🤖 AI Summary
Existing autonomous research agents lack the domain-specific reasoning, method selection, and data acquisition capabilities required for spatial data science, limiting their ability to support rigorous geographic information science research. This work proposes an end-to-end autonomous research system tailored for spatial data science, employing a skill-first architecture to orchestrate the full research lifecycle. The system integrates 21 domain-specific workflow skills, nine expert sub-agents, and a custom MCP server, and introduces the novel “binding engineering” paradigm to design spatial analysis and data download skill units. It further incorporates multi-agent coordination, lifecycle hooks, safety gating, decoupled generation and evaluation, human-in-the-loop oversight, and state persistence mechanisms. Evaluated by six domain experts and three large language models across seven dimensions, the system significantly outperforms general-purpose agents, achieving substantial improvements in both research efficiency and output quality.
📝 Abstract
The automation of scientific research workflows has emerged as a transformative frontier in artificial intelligence, yet existing autonomous research agents remain largely domain-agnostic, lacking the specialized reasoning, method selection, and data acquisition capabilities required for rigorous spatial data science. This paper introduces NORA (Night Owl Research Agent), a harness-engineered, multi-agent autonomous research system purpose-built for GIScience and spatial data science.

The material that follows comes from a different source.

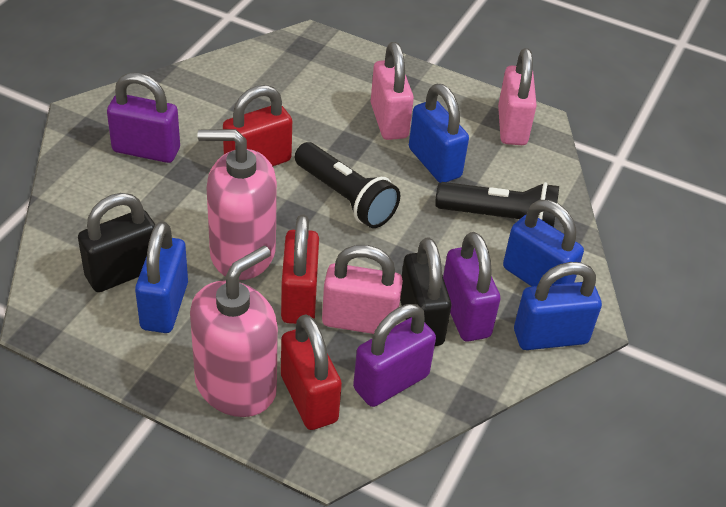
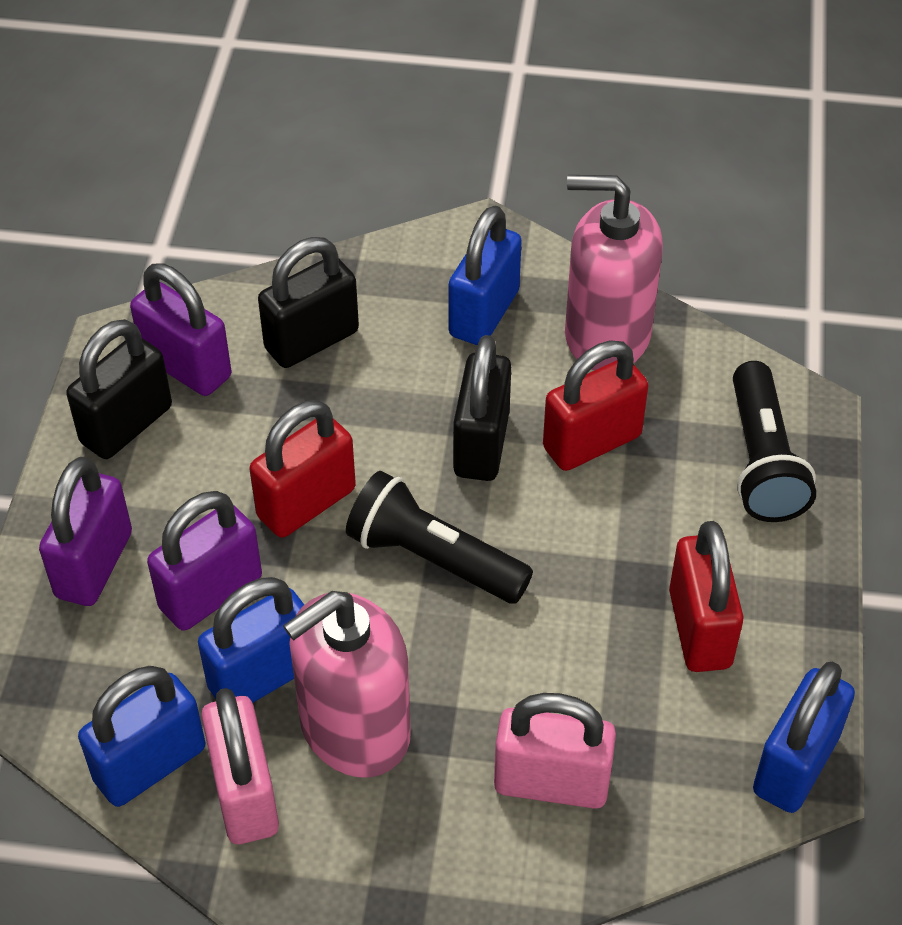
black padlock: 2 -> 3
pink padlock: 3 -> 2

NORA orchestrates the complete research lifecycle through a skills-first architecture comprising 21 domain-specialized workflow skills, 9 specialist sub-agents, and custom Model Context Protocol (MCP) servers. Central to the system's design are two novel domain-specialized skills: a spatial analysis skill unit that encodes decision frameworks for exploratory spatial data analysis, spatial regression, and diagnostics; and a spatial data download skill that supports reproducible acquisition from authoritative geospatial data sources. We formalize the concept of harness engineering for scientific research agents, demonstrating how lifecycle hooks, safety gates, generator-evaluator separation, human-in-the-loop, and state persistence ensure reliable and reproducible autonomous research. We evaluate NORA through case studies by 6 domain specialists and 3 LLM reviewers across seven dimensions (novelty, quality, rigor, etc). Results demonstrate that domain-specialized harness engineering substantially improves the efficiency and quality of research output compared to general-purpose agent configurations.